40 AP per cycle is “plenty” in most battles, but then when you’re up against a team that prioritizes the guy so highly they spend 80/cycle, by the end of the battle all that cumulative AP adds up to a VH-H battle, sometimes more lopsided than this, depending on how long the battle lasts, and what else specifically is going on in preferences.
So yeah, how much AP was spent by both teams matters a lot. But if AP really was fairly even, like I said before, most likely what happened is that the player has the “wants to play” preference, and the other team got promises in early, and you didn’t. Minutes promises for players who want to play are a modifier/multiplier for all future effort once the promise is made, so if promises are made late for those players, you don’t get nearly as much credit. If the minutes promise was made at the very end of the battle, it might say “Very Good” on the preference, but from a preference standpoint it has negligible effect, apart from the stand-alone impact a promise has for every player regardless of playing time preference.

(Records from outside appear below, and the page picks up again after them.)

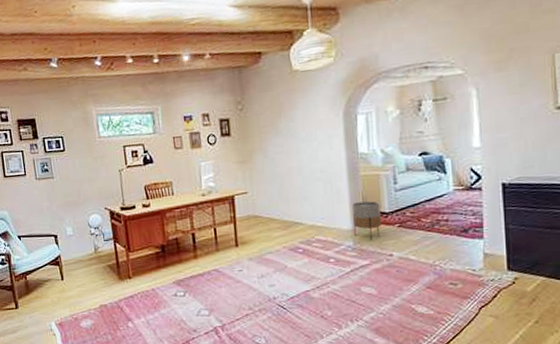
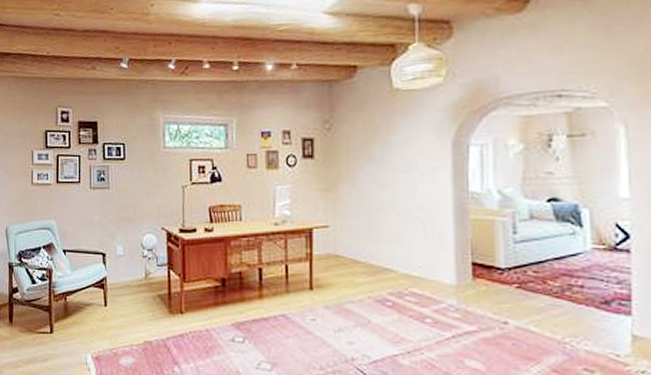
planter: present [352,201,381,240] -> none [457,252,494,301]

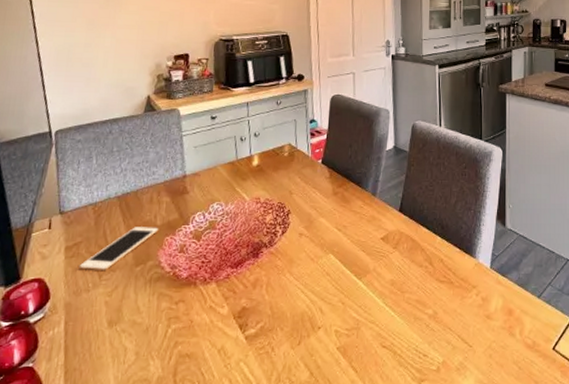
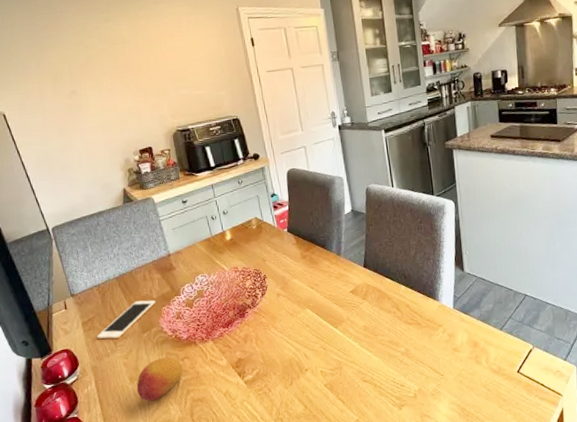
fruit: none [113,298,176,353] -> present [136,357,184,402]

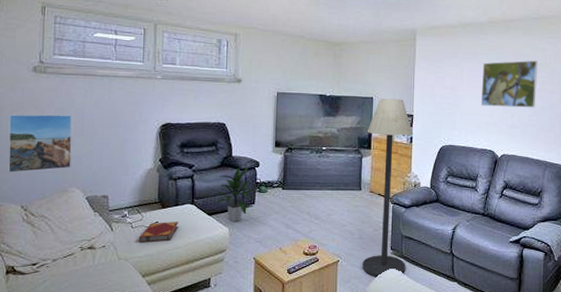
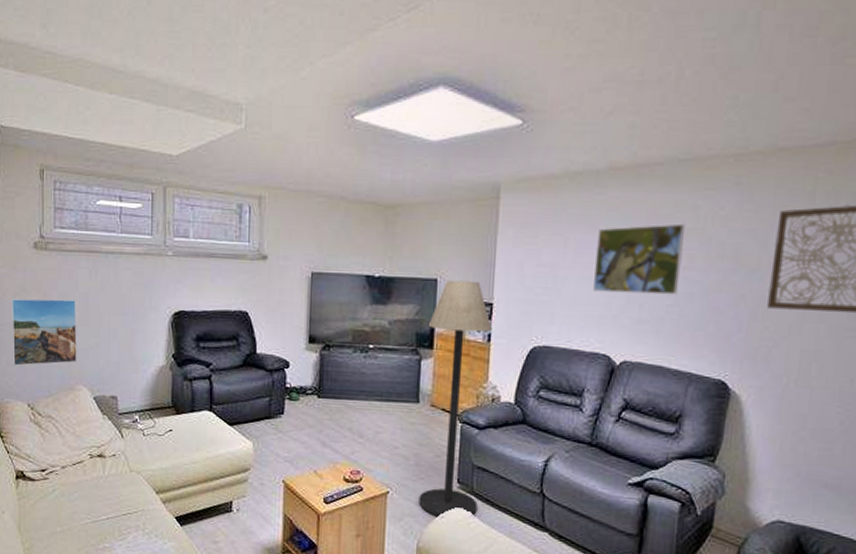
hardback book: present [138,222,179,243] -> none [151,430,196,454]
indoor plant: present [212,167,256,223] -> none [233,367,285,436]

And again, the other team’s “very goods” just might be better. If the player wanted to play, even if you did get it in early, a 20 minute promise will not bring in as much return as a 25 minute promise; if the player wants to play close to home, 50 miles is a quite a bit better than 180. Even if they all look “very good,” you may not be keeping up exactly.
Some combination of these issues is what caused the discrepancy in the final odds. I’m not saying you have to enjoy the result, I’m just saying there is an explanation, there is no “other layer of randomness” involved here.